Here are my thoughts:
- InFuse Pro helps in that you won't be doing any video transcoding on the NAS, just dealing with I/O & bandwidth needs. Downside is though that if you are doing multiple streams of different content, that turns the individual sequential read behavior into Random Read behavior (i.e. more disk "thrashing").
- Since you are doing all the editing on local desktop, then we are just talking about storage capacity and transfer time (1GbE vs. 10GbE impact). As 4k usage grows, 10GbE may become more and more important to reduce copy/read times.
- Good plan on backups
Yes for TimeMachine, you can set a capacity "cap" for usage, but that is not a per machine cap. So if you set it for say 1TB, that is 1TB that is shared by ALL time machine users (i.e. 3 machines).

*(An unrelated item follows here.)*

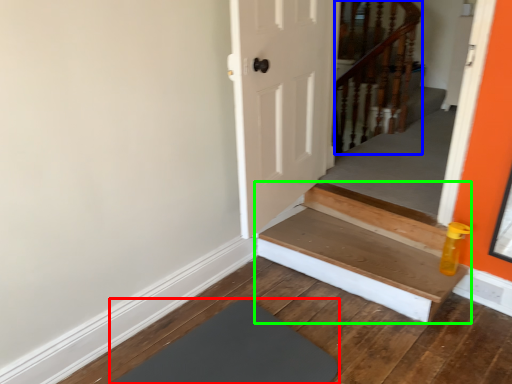
Question: Based on their relative distances, which object is farther from mat (highlighted by a red box)? Choose from rail (highlighted by a blue box) and stairs (highlighted by a green box).

Choices:
 (A) rail
 (B) stairs

Answer: (A)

I don't know if browser station is going to remove your VM need or not. If you were wanting a VM to say test website/photo layout views when using IE/Edge, Browser Station isn't going to be able to do that for you as it only emulates chrome/webkit type browsers.
Also in the scheme of system load, the browser (unless you are doing video streaming) generally doesn't add a whole lot on top of the OS overhead. So while browser station might take a little load out of your VM, you are adding additional load in the form of another containerized application (browser station requires container station). Container Station requires minimum of 4GB just to run. Window VM's like minimum 2-4GB (especially Win7/10). So on the smaller QNAPs that max out at 8GB, memory could become more of a concern if you have several larger containers as well as a VM running at the same time.
In your use case, I would go with a 6 bay model. Right now the sweat spot for cost/GB is 4TB, so if you started with say a 3-drive RAID-5 setup using 4TB drives (I personally have been using HGST Deskstar NAS drives), you will get about ~7.5ish TB usable storage to start. As your storage/IO needs grow, you then just continue to add additional 4TB drives to the RAID group. You would get a little shy of 20TB useable once you hit all 6 drives.
At that point you either add an expansion chassis, transplant to a bigger NAS, or swap out for larger drives. One thing to keep in mind on the larger drive swap out, ALL drives have to be larger size before you will get space lift if they are in a RAID-5 group.
As for x53b vs. x73, you get more horsepower and expansion out of the box on the x73. Some of the capabilities you can add to the x53b (m.2 SSD, 10GbE), but there is no option to upgrade CPU, add additional slots, expand max memory limit, etc. If you outgrow the NAS, you are buying another one.
TS-653b w/4GB runs $989ish (amazon us)
TS-653b w/8GB (max memory) runs $1122
TVS-673 w/8GB runs $1149
So at 6 bays the TVS is almost the same price for a lot more box (2x CPU, DDR4 vs. DDR3, 64GB max vs. 8GB, m.2 SATA included, etc.).
At 6 drive bay size, the TVS-673 is a no brainer to me vs the 653b. At 4 drive bay, the price delta is a little steeper and the decision a little more involved.
Myself I tend to go for more horsepower on the HW front as my needs usually grow over time as I figure out more things I can do with it, and you can't easily upgrade CPU/expansion capabilities on the majority of NAS models without swapping the box out.